8.5. Summary of Extended Study
The safety and effectiveness of the Earlens Hearing Aid was monitored beyond the 4 months of the
Definitive Study. In the Extended Study, 24 subjects (48 ears) opted to continue wearing the Earlens
Hearing Aid after completing the Definitive study. At the conclusion of the Extended Study, 33 ears had at
least 12 months of cumulative Lens wear with no change in unaided air conduction hearing thresholds
under earphones. Of the 24 active subjects in the Extended Wear Study, 11 related AEs were
experienced by 8 subjects in 10 ears. All events were temporary and resolved. Nine of 11 AEs were
related to ear cleaning pre-impression (3 AEs), the impression procedure (4 AEs), or the inspection
process pre-impression (2 AE). Two of the related AEs were attributed to Light Tip fit and both were
resolved after Light Tip modification. One subject continues to report a sensation of fullness.
Driven on the results of the Definitive study, the Earlens Hearing Aid has been shown to be safe and
effective in delivering the full spectrum of amplification from 125 to 10,000Hz.
9. Operating Instructions
9.1. Ear Canal Impression
Before making the ear canal impression using the Earlens Impression System, please read and follow the
precautions and procedures found in the Earlens Impression System Instructions for Use.
9.2. Lens Placement
a. Visually inspect the Lens packaging. DO NOT use if there is any visible damage.

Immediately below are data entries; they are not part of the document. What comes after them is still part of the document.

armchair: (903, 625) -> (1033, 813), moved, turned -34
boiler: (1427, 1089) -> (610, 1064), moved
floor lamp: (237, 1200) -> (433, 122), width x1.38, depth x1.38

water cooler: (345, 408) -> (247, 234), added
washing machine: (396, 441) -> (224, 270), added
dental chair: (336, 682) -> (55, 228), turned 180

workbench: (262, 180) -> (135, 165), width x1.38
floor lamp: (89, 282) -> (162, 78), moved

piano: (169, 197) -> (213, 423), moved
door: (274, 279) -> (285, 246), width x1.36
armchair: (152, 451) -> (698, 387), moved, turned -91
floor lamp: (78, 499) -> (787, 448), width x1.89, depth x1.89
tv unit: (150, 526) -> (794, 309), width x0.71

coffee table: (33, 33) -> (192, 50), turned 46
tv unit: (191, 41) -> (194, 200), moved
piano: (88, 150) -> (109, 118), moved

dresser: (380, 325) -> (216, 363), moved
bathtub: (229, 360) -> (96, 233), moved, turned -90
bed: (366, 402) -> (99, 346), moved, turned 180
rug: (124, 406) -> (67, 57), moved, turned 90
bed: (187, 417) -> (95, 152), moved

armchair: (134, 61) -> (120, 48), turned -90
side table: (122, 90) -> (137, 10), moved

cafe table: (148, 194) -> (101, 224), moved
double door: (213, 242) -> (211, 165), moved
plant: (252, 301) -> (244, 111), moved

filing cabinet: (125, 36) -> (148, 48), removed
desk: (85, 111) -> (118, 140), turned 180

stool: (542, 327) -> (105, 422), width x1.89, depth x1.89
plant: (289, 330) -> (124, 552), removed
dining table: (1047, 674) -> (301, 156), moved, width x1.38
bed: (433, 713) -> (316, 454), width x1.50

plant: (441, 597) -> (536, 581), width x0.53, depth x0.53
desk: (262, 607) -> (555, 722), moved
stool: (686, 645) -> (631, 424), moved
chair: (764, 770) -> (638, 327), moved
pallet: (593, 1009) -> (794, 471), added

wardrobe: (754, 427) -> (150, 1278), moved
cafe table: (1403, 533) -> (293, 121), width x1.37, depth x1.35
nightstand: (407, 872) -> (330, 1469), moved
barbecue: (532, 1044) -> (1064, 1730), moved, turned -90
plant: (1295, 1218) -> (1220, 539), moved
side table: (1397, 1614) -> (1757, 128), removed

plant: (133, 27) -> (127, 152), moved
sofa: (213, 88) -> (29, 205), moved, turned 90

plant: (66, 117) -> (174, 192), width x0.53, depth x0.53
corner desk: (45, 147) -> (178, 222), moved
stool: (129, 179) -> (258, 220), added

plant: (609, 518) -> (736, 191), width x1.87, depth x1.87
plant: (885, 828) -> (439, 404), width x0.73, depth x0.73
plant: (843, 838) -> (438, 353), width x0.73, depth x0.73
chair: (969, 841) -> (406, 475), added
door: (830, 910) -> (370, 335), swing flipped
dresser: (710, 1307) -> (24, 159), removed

b. Explain to the patient that the ear will be inspected and cleaned, then lubricated with oil (which
may cause some sensations of stuffiness), and the device will be inserted. Instruct the patient to
remain still during the procedure.
c. With the patient in the supine position, use a binocular microscope to inspect the external
auditory canal and the tympanic membrane and determine if there are any contraindications for
Lens placement.
d. Remove all cerumen and epithelial debris from the ear canal, anterior sulcus and tympanic
membrane using the usual office instrumentation and small cotton swabs with mineral oil. If there
is any bleeding or development of contraindications as a result of cleaning of the ear canal, do
not place Lens.
e. Lubricate the ear canal and TM with mineral oil.
f.
Read the package label to confirm that the device is for the right patient and ear (Left or Right).
The right device is identified by a red dot. The left device is identified by a blue dot. In addition to
the label, the Grasping Tab is located on the right side of the Photodetector for a right-ear device
and on the left side of the Photodetector for a left-ear device.
g. Grasp the Lens at the Grasping Tab (Figure 2) using smooth alligator forceps.